Set exercise: Write out every line of the listing below word for word, changing nothing.
begin Stored records
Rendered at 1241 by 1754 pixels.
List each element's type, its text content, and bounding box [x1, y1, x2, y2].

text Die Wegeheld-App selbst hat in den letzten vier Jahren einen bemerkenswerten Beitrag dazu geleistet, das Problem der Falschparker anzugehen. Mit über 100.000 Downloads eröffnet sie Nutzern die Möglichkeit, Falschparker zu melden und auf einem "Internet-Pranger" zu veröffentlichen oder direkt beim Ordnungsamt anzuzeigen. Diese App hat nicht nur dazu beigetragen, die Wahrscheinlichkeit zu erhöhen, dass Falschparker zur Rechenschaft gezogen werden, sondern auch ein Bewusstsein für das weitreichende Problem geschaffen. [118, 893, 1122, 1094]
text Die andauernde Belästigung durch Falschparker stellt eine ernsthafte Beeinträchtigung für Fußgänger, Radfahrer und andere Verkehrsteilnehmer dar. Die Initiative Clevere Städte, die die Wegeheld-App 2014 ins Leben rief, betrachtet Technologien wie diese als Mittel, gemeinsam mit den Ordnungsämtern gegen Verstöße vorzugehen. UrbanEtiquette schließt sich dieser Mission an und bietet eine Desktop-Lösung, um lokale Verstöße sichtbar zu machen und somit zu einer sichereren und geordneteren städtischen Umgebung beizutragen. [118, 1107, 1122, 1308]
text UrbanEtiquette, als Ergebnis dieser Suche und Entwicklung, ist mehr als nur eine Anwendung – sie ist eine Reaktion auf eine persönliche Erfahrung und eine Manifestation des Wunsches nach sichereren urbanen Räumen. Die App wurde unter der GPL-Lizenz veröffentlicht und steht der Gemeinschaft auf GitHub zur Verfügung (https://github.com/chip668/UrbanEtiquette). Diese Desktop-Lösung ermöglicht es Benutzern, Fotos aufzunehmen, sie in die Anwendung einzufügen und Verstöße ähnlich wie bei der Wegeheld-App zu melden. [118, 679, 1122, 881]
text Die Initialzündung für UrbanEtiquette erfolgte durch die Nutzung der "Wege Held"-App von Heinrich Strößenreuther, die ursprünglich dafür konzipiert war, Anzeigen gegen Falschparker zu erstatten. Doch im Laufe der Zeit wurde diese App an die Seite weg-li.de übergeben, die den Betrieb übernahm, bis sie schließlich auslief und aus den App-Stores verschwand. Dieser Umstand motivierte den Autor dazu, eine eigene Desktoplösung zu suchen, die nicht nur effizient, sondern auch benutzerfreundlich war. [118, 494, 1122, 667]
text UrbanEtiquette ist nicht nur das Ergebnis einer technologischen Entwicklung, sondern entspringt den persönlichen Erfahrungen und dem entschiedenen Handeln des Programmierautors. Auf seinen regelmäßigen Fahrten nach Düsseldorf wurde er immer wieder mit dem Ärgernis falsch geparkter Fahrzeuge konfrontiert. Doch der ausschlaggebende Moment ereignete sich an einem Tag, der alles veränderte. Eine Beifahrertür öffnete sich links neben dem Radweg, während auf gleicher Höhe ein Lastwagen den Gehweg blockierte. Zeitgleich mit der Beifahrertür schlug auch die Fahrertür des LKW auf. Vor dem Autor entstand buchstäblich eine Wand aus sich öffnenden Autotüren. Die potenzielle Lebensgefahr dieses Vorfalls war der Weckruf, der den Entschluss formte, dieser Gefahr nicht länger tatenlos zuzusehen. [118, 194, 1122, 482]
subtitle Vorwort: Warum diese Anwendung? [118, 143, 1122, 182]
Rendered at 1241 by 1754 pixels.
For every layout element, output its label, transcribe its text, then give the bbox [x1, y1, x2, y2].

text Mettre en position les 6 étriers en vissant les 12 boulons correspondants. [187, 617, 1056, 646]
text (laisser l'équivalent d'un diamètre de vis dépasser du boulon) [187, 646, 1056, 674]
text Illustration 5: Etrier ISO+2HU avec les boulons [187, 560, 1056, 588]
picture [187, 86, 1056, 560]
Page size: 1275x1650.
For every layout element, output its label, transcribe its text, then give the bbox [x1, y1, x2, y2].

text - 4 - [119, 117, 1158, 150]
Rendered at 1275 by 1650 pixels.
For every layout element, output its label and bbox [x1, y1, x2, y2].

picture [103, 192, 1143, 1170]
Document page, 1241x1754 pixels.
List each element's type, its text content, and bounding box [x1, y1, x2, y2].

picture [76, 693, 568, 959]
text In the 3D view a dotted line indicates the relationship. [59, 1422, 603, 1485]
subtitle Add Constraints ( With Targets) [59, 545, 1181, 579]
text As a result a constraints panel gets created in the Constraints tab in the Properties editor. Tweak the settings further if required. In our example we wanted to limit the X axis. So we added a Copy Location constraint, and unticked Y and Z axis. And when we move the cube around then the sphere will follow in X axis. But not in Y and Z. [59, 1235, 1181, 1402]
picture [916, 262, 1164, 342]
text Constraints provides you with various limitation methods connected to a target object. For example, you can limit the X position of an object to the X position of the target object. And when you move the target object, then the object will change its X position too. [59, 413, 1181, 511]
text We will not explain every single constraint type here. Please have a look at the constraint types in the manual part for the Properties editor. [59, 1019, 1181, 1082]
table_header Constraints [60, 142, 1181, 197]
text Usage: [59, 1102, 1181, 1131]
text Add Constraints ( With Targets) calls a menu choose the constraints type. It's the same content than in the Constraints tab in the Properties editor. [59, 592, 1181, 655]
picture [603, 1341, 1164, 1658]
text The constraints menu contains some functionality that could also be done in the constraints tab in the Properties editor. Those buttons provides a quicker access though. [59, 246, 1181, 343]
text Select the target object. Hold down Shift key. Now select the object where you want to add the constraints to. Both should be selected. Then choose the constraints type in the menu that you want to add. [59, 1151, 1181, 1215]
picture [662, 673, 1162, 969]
end Stored records
Answer to this problem:
Rendered at 1241 by 1754 pixels.
List each element's type, its text content, and bounding box [x1, y1, x2, y2].

text Die Wegeheld-App selbst hat in den letzten vier Jahren einen bemerkenswerten Beitrag dazu geleistet, das Problem der Falschparker anzugehen. Mit über 100.000 Downloads eröffnet sie Nutzern die Möglichkeit, Falschparker zu melden und auf einem "Internet-Pranger" zu veröffentlichen oder direkt beim Ordnungsamt anzuzeigen. Diese App hat nicht nur dazu beigetragen, die Wahrscheinlichkeit zu erhöhen, dass Falschparker zur Rechenschaft gezogen werden, sondern auch ein Bewusstsein für das weitreichende Problem geschaffen. [118, 893, 1122, 1094]
text Die andauernde Belästigung durch Falschparker stellt eine ernsthafte Beeinträchtigung für Fußgänger, Radfahrer und andere Verkehrsteilnehmer dar. Die Initiative Clevere Städte, die die Wegeheld-App 2014 ins Leben rief, betrachtet Technologien wie diese als Mittel, gemeinsam mit den Ordnungsämtern gegen Verstöße vorzugehen. UrbanEtiquette schließt sich dieser Mission an und bietet eine Desktop-Lösung, um lokale Verstöße sichtbar zu machen und somit zu einer sichereren und geordneteren städtischen Umgebung beizutragen. [118, 1107, 1122, 1308]
text UrbanEtiquette, als Ergebnis dieser Suche und Entwicklung, ist mehr als nur eine Anwendung – sie ist eine Reaktion auf eine persönliche Erfahrung und eine Manifestation des Wunsches nach sichereren urbanen Räumen. Die App wurde unter der GPL-Lizenz veröffentlicht und steht der Gemeinschaft auf GitHub zur Verfügung (https://github.com/chip668/UrbanEtiquette). Diese Desktop-Lösung ermöglicht es Benutzern, Fotos aufzunehmen, sie in die Anwendung einzufügen und Verstöße ähnlich wie bei der Wegeheld-App zu melden. [118, 679, 1122, 881]
text Die Initialzündung für UrbanEtiquette erfolgte durch die Nutzung der "Wege Held"-App von Heinrich Strößenreuther, die ursprünglich dafür konzipiert war, Anzeigen gegen Falschparker zu erstatten. Doch im Laufe der Zeit wurde diese App an die Seite weg-li.de übergeben, die den Betrieb übernahm, bis sie schließlich auslief und aus den App-Stores verschwand. Dieser Umstand motivierte den Autor dazu, eine eigene Desktoplösung zu suchen, die nicht nur effizient, sondern auch benutzerfreundlich war. [118, 494, 1122, 667]
text UrbanEtiquette ist nicht nur das Ergebnis einer technologischen Entwicklung, sondern entspringt den persönlichen Erfahrungen und dem entschiedenen Handeln des Programmierautors. Auf seinen regelmäßigen Fahrten nach Düsseldorf wurde er immer wieder mit dem Ärgernis falsch geparkter Fahrzeuge konfrontiert. Doch der ausschlaggebende Moment ereignete sich an einem Tag, der alles veränderte. Eine Beifahrertür öffnete sich links neben dem Radweg, während auf gleicher Höhe ein Lastwagen den Gehweg blockierte. Zeitgleich mit der Beifahrertür schlug auch die Fahrertür des LKW auf. Vor dem Autor entstand buchstäblich eine Wand aus sich öffnenden Autotüren. Die potenzielle Lebensgefahr dieses Vorfalls war der Weckruf, der den Entschluss formte, dieser Gefahr nicht länger tatenlos zuzusehen. [118, 194, 1122, 482]
subtitle Vorwort: Warum diese Anwendung? [118, 143, 1122, 182]
Rendered at 1241 by 1754 pixels.
For every layout element, output its label, transcribe its text, then give the bbox [x1, y1, x2, y2].

text Mettre en position les 6 étriers en vissant les 12 boulons correspondants. [187, 617, 1056, 646]
text (laisser l'équivalent d'un diamètre de vis dépasser du boulon) [187, 646, 1056, 674]
text Illustration 5: Etrier ISO+2HU avec les boulons [187, 560, 1056, 588]
picture [187, 86, 1056, 560]
Page size: 1275x1650.
For every layout element, output its label, transcribe its text, then give the bbox [x1, y1, x2, y2].

text - 4 - [119, 117, 1158, 150]
Rendered at 1275 by 1650 pixels.
For every layout element, output its label and bbox [x1, y1, x2, y2].

picture [103, 192, 1143, 1170]
Document page, 1241x1754 pixels.
List each element's type, its text content, and bounding box [x1, y1, x2, y2].

picture [76, 693, 568, 959]
text In the 3D view a dotted line indicates the relationship. [59, 1422, 603, 1485]
subtitle Add Constraints ( With Targets) [59, 545, 1181, 579]
text As a result a constraints panel gets created in the Constraints tab in the Properties editor. Tweak the settings further if required. In our example we wanted to limit the X axis. So we added a Copy Location constraint, and unticked Y and Z axis. And when we move the cube around then the sphere will follow in X axis. But not in Y and Z. [59, 1235, 1181, 1402]
picture [916, 262, 1164, 342]
text Constraints provides you with various limitation methods connected to a target object. For example, you can limit the X position of an object to the X position of the target object. And when you move the target object, then the object will change its X position too. [59, 413, 1181, 511]
text We will not explain every single constraint type here. Please have a look at the constraint types in the manual part for the Properties editor. [59, 1019, 1181, 1082]
table_header Constraints [60, 142, 1181, 197]
text Usage: [59, 1102, 1181, 1131]
text Add Constraints ( With Targets) calls a menu choose the constraints type. It's the same content than in the Constraints tab in the Properties editor. [59, 592, 1181, 655]
picture [603, 1341, 1164, 1658]
text The constraints menu contains some functionality that could also be done in the constraints tab in the Properties editor. Those buttons provides a quicker access though. [59, 246, 1181, 343]
text Select the target object. Hold down Shift key. Now select the object where you want to add the constraints to. Both should be selected. Then choose the constraints type in the menu that you want to add. [59, 1151, 1181, 1215]
picture [662, 673, 1162, 969]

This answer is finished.